It is trite that a court must deal with a controversy that is live and not one that is moot.
“The position of the law is that if the dispute becomes academic by reason of changed circumstances the court’s jurisdiction ceases and the case becomes moot …..” per MALABA CJ in Khuphe & Anor v Parliament of Zimbabwe and Others CCZ 20/19. See also: Zimbabwe School Examinations Council v Makomeka and Another SC 10-20.
I am of the opinion that there is no longer a live controversy in this matter and the balance of convenience does not favour restoring occupation to members of applicant. Whether or not the applicant was claiming occupation through 2nd respondent whose eviction and all those who claim through it is not under any cloud of controversy.

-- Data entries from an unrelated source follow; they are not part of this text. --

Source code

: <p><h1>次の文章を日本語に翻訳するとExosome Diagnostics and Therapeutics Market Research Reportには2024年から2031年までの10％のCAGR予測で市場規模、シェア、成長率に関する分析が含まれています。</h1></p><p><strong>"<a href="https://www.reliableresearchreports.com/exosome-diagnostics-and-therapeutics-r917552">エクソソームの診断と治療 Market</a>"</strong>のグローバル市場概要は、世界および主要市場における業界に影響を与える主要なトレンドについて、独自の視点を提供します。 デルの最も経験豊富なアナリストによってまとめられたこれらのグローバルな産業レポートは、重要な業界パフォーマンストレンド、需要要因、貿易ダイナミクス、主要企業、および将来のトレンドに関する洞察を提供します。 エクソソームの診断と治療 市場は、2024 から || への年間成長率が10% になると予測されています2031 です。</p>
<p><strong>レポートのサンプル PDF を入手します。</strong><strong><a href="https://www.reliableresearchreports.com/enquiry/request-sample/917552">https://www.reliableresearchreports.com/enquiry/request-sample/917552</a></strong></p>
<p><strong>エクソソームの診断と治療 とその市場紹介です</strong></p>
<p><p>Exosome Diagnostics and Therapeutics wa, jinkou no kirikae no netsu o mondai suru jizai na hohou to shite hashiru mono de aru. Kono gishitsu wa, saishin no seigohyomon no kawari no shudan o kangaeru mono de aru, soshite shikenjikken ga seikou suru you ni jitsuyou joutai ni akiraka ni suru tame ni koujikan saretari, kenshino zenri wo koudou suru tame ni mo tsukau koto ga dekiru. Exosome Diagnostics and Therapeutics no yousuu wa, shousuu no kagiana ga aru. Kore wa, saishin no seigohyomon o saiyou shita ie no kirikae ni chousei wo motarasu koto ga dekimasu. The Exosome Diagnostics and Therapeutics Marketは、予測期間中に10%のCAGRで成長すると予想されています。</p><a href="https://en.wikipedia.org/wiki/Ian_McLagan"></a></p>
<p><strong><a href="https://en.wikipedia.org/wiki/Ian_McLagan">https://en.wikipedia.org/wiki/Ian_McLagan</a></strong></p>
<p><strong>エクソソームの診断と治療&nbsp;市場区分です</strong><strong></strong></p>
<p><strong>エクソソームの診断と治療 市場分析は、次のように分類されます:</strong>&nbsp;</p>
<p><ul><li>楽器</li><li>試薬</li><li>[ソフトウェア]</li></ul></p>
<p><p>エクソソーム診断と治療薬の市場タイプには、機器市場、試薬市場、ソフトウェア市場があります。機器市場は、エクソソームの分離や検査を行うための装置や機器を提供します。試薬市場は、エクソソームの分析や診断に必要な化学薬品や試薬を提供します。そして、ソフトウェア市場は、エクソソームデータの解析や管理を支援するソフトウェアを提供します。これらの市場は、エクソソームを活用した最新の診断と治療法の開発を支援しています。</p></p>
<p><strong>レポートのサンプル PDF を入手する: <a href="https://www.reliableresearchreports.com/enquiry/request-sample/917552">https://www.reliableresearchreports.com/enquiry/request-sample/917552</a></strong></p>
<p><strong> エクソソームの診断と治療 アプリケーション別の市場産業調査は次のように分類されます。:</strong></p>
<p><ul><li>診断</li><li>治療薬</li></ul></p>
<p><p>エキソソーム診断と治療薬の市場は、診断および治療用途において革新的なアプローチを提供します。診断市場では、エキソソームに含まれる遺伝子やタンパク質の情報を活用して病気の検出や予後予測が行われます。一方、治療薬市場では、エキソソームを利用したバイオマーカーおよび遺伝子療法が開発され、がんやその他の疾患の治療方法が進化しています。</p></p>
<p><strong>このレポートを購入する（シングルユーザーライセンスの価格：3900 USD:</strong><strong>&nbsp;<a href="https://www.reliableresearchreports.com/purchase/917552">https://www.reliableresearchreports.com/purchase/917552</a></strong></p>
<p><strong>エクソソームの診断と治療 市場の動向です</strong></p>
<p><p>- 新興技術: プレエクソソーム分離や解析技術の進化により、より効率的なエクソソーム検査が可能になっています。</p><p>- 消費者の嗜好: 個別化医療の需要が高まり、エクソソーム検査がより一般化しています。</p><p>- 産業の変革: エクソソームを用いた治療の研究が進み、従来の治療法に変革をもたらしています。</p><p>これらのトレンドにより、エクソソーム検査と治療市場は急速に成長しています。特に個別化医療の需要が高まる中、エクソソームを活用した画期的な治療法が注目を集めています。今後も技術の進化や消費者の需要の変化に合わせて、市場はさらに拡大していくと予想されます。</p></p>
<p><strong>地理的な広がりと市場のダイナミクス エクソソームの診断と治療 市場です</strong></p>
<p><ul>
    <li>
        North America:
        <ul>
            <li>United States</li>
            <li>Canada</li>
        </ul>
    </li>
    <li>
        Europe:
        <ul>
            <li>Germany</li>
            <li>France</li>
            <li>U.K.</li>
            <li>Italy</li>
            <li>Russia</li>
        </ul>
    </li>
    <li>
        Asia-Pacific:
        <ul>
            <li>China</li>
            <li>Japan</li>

It is traditional that costs follow the cause. However that position is not cast on stone and each case must be dealt with on its peculiar circumstances alive of course to the general approach.
The conduct of 1st and 3rd respondents fell rather short of what one would expect from an officer of this court in the position of the 3rd respondent. Such conduct overloads this court with application after application especially in cases where the execution is say against property. Matters are better permanently finalised that their finalisation deferred. As for the 1st respondent, its conduct was akin to attempting to defeat the applications and unfairly pre-empt the court. This calls for censure.
It is therefore ordered as follows:
(1) The application for stay of execution of the amended court order in the case undercover of case number HC 774/17 be and is hereby dismissed.
(2) 1st respondent be and is hereby ordered to pay the costs of this application to the applicant on an attorney and client scale.